### REQUIREMENT
Once the line containing "CONTACT DETAILS |" is located, give it again exactly, together with each line that follows it to the end of the entries, and add nothing else.

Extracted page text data
= Beginning of Section =

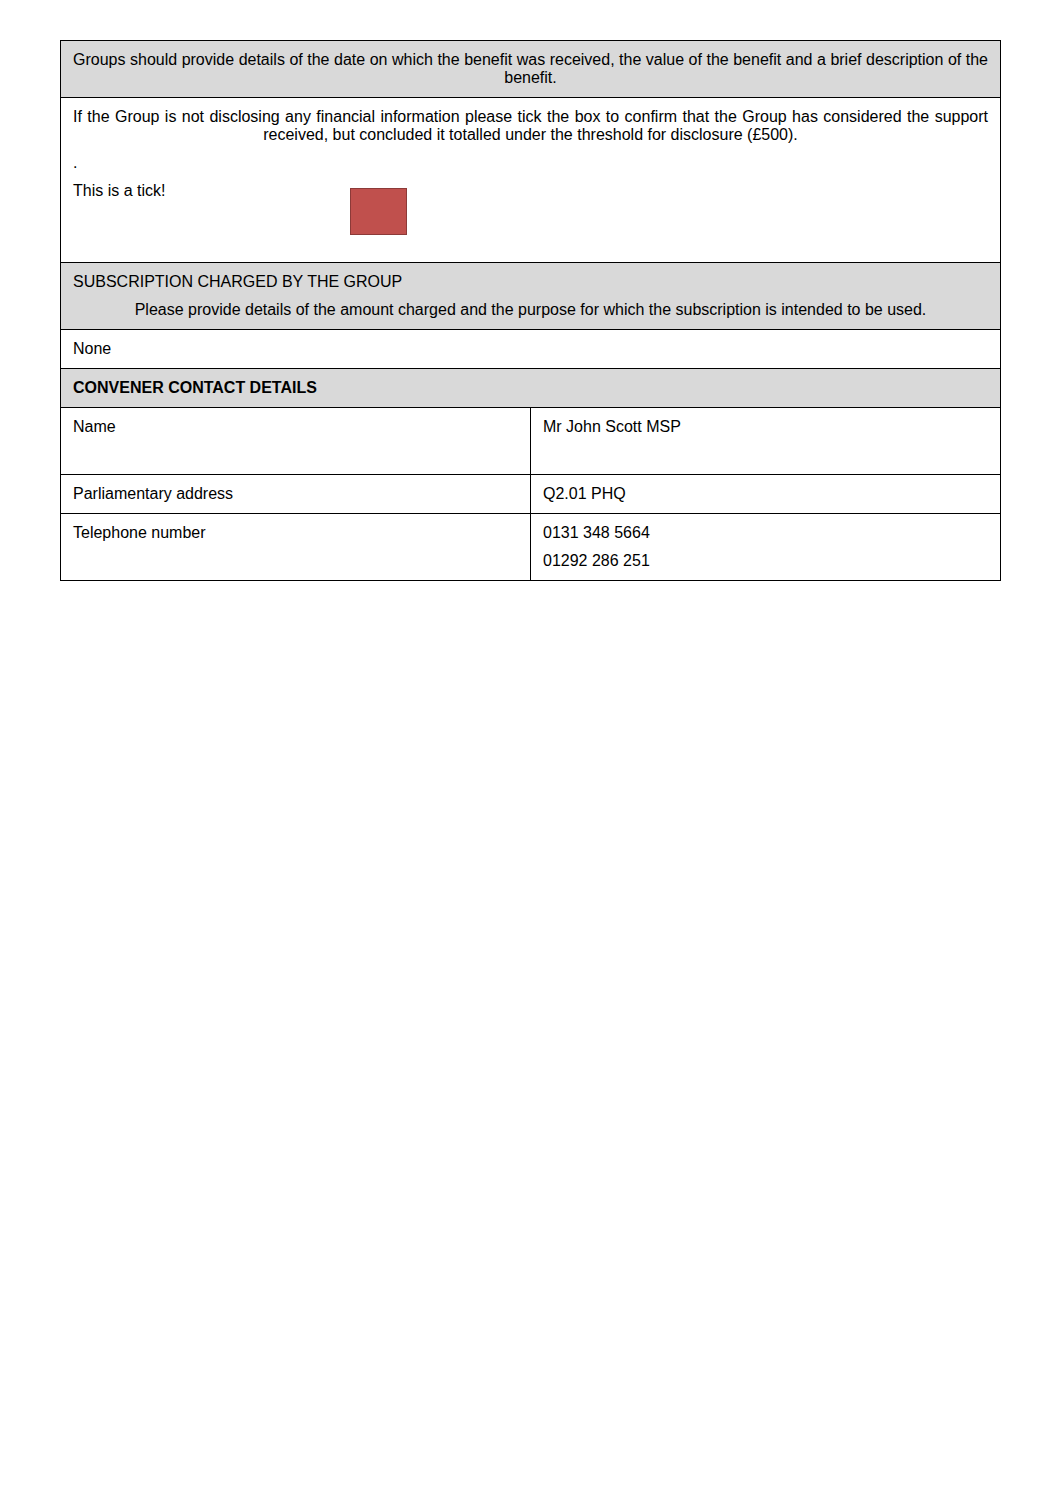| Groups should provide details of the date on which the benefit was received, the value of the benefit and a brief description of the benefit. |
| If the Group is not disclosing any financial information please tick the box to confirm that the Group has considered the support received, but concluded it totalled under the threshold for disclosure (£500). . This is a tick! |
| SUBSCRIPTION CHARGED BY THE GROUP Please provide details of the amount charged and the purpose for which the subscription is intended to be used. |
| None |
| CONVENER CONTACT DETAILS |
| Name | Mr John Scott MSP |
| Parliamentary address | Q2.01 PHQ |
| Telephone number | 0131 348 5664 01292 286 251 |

= End of Section =

### SOLUTION TO THIS EXERCISE
| CONVENER CONTACT DETAILS |
| Name | Mr John Scott MSP |
| Parliamentary address | Q2.01 PHQ |
| Telephone number | 0131 348 5664 01292 286 251 |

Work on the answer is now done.